• Required work: A faithful copy of the listing below is needed, with its pictures left out.

• Data excerpt:

***

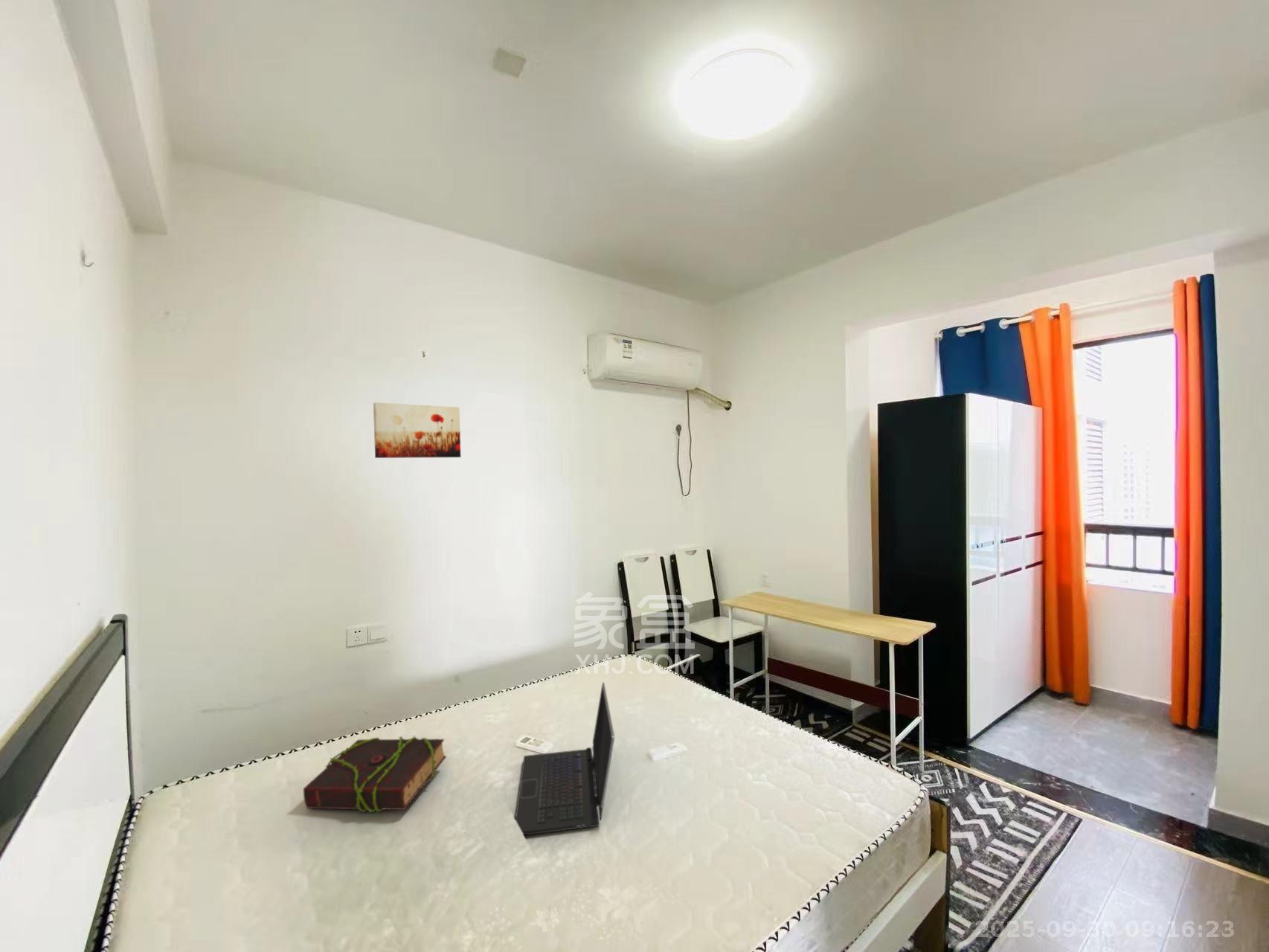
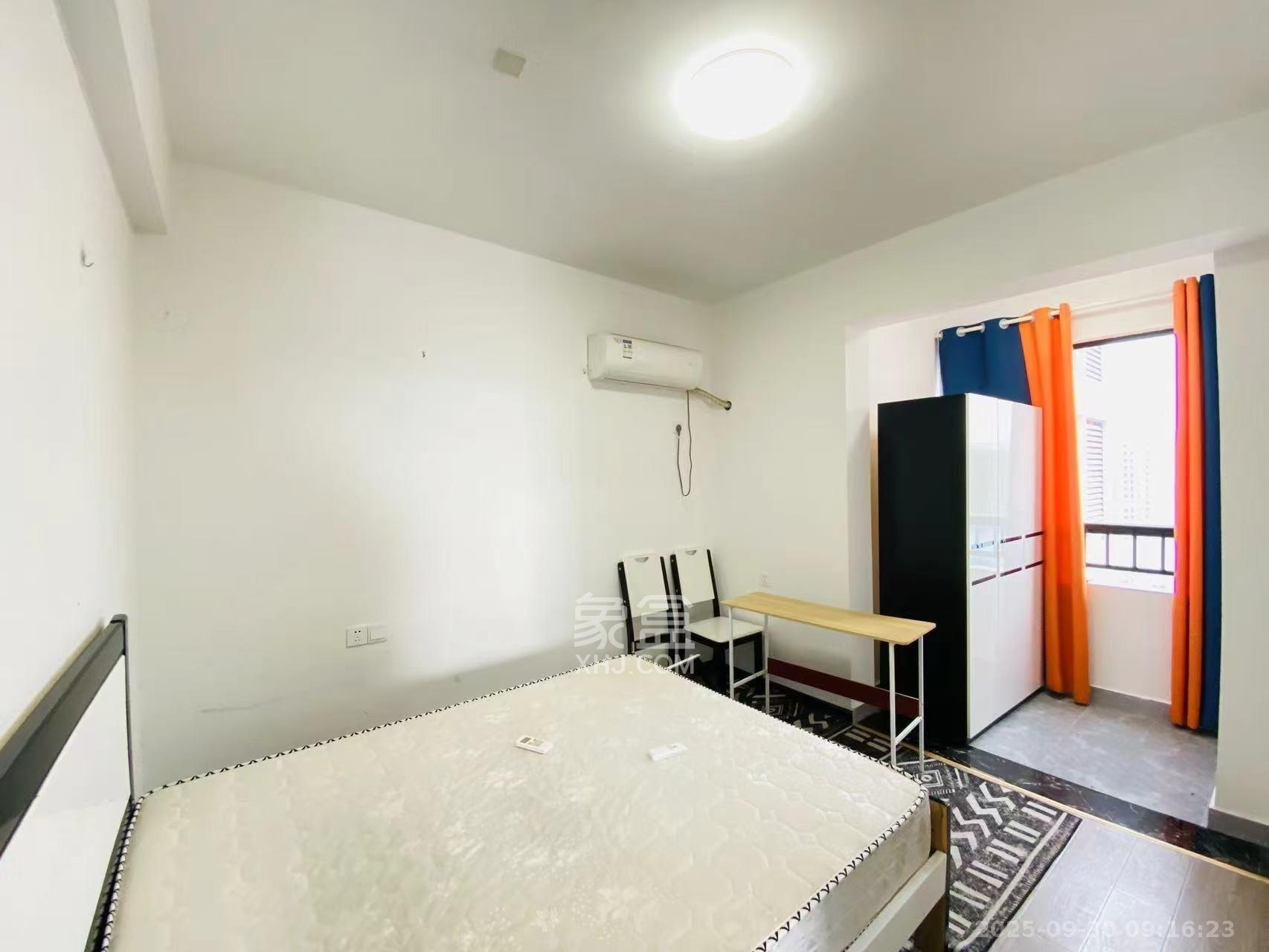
- laptop computer [515,681,615,835]
- wall art [373,402,462,459]
- book [303,736,447,813]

***

• Written solution:
- laptop computer [515,681,615,835]
- wall art [373,402,462,459]
- book [303,736,447,813]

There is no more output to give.